[Numpy-discussion] Is there a better way to do this?

[Jeffery D. Collins]

Hee-Seng Kye wrote:

> My question is not directly related to NumPy, but since many people 
> here deal with numbers, I was wondering if I could get some help; it 
> would be even better if there is a NumPy (or Numarray) function that 
> takes care of what I want!
>
> I'm trying to write a program that computes six-digit numbers, in 
> which the left digit is always smaller than its following digit (i.e., 
> it's always ascending).  The best I could do was to have many embedded 
> 'for' statement:
>
> c = 1
> for p0 in range(0, 7):
>   for p1 in range(1, 12):
>     for p2 in range(2, 12):
>       for p3 in range(3, 12):
>         for p4 in range(4, 12):
>           for p5 in range(5, 12):
>             if p0 < p1 < p2 < p3 < p4 < p5:
>               print repr(c).rjust(3), "\t",
>               print "%X %X %X %X %X %X" % (p0, p1, p2, p3, p4, p5)
>               c += 1
> print "...Done"
>
> This works, except that it's very slow.  I need to get it up to 
> nine-digit numbers, in which case it's significantly slow.  I was 
> wondering if there is a more efficient way to do this.
>
> I would highly appreciate it if anyone could help.

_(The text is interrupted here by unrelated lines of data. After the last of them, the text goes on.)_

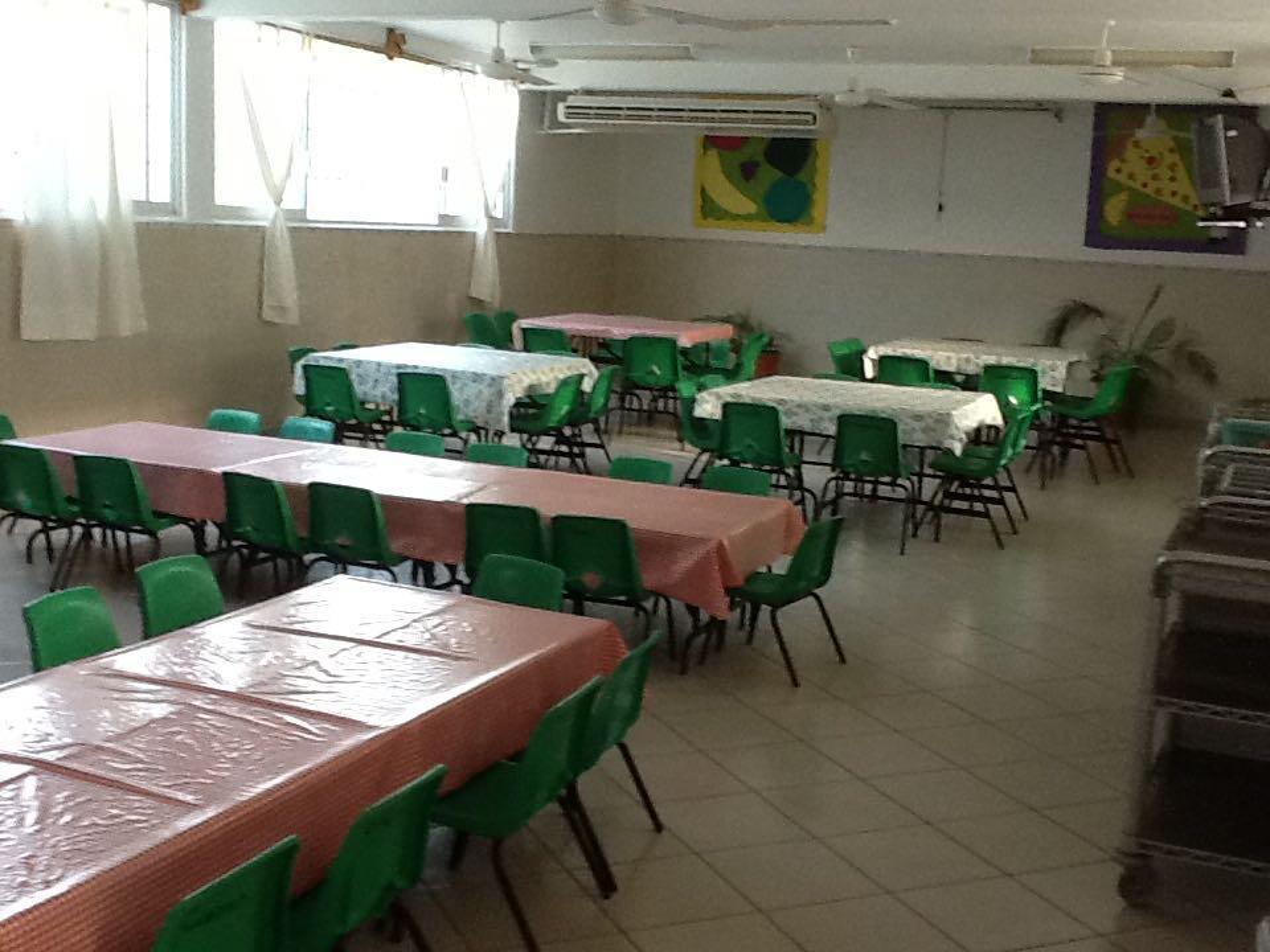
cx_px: 635
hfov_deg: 42.9
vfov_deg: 32.9
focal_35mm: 44
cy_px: 476
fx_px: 1614
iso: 125
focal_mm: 2.03
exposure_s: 1/30
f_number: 2.4
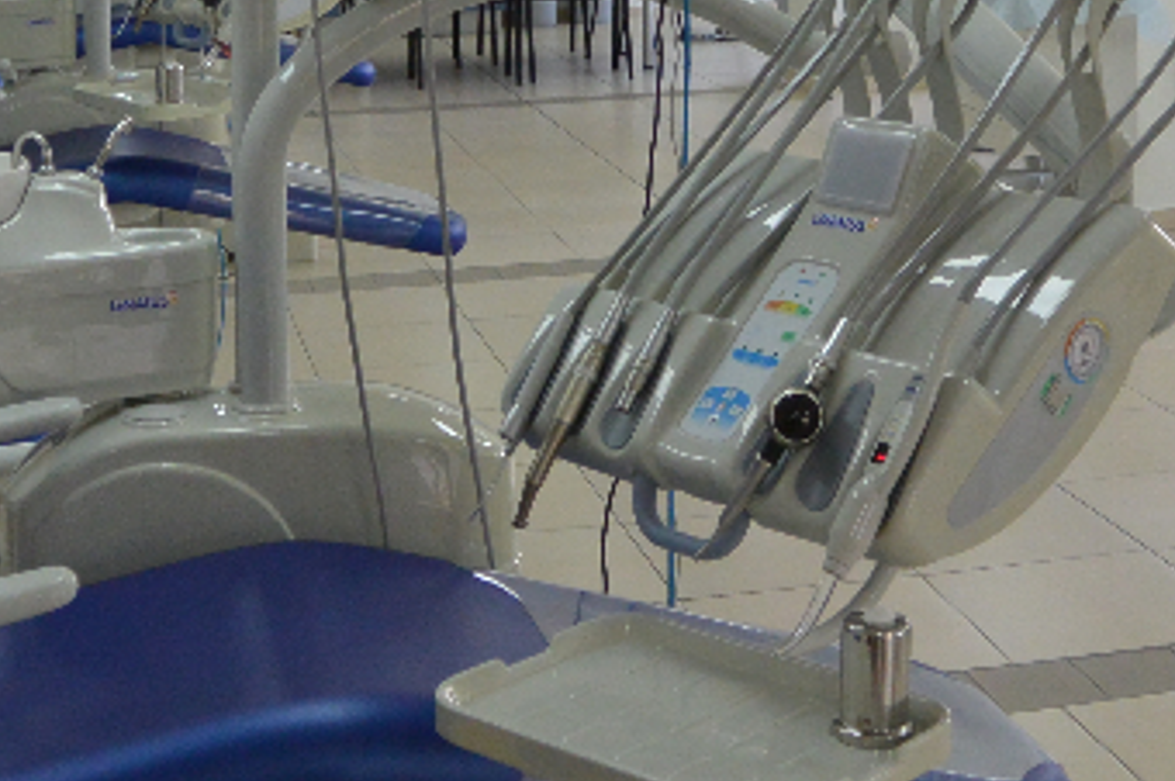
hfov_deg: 27.7
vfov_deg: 18.1
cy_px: -12
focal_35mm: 73
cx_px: 657
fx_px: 2380
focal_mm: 11.8
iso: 400
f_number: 3.8
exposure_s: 1/125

This appears to give the same results and is significantly faster.

def vers1():
    c = 1
    for p0 in range(0, 7):
        for p1 in range(p0+1, 12):
            for p2 in range(p1+1, 12):
                for p3 in range(p2+1, 12):
                    for p4 in range(p3+1, 12):
                        for p5 in range(p4+1, 12):
                            print repr(c).rjust(3), "\t",
                            print "%X %X %X %X %X %X" % (p0, p1, p2, p3, 
p4, p5)
                            c += 1
    print "...Done"


>
> Many thanks.
>
> -Kye
>
--
Jeff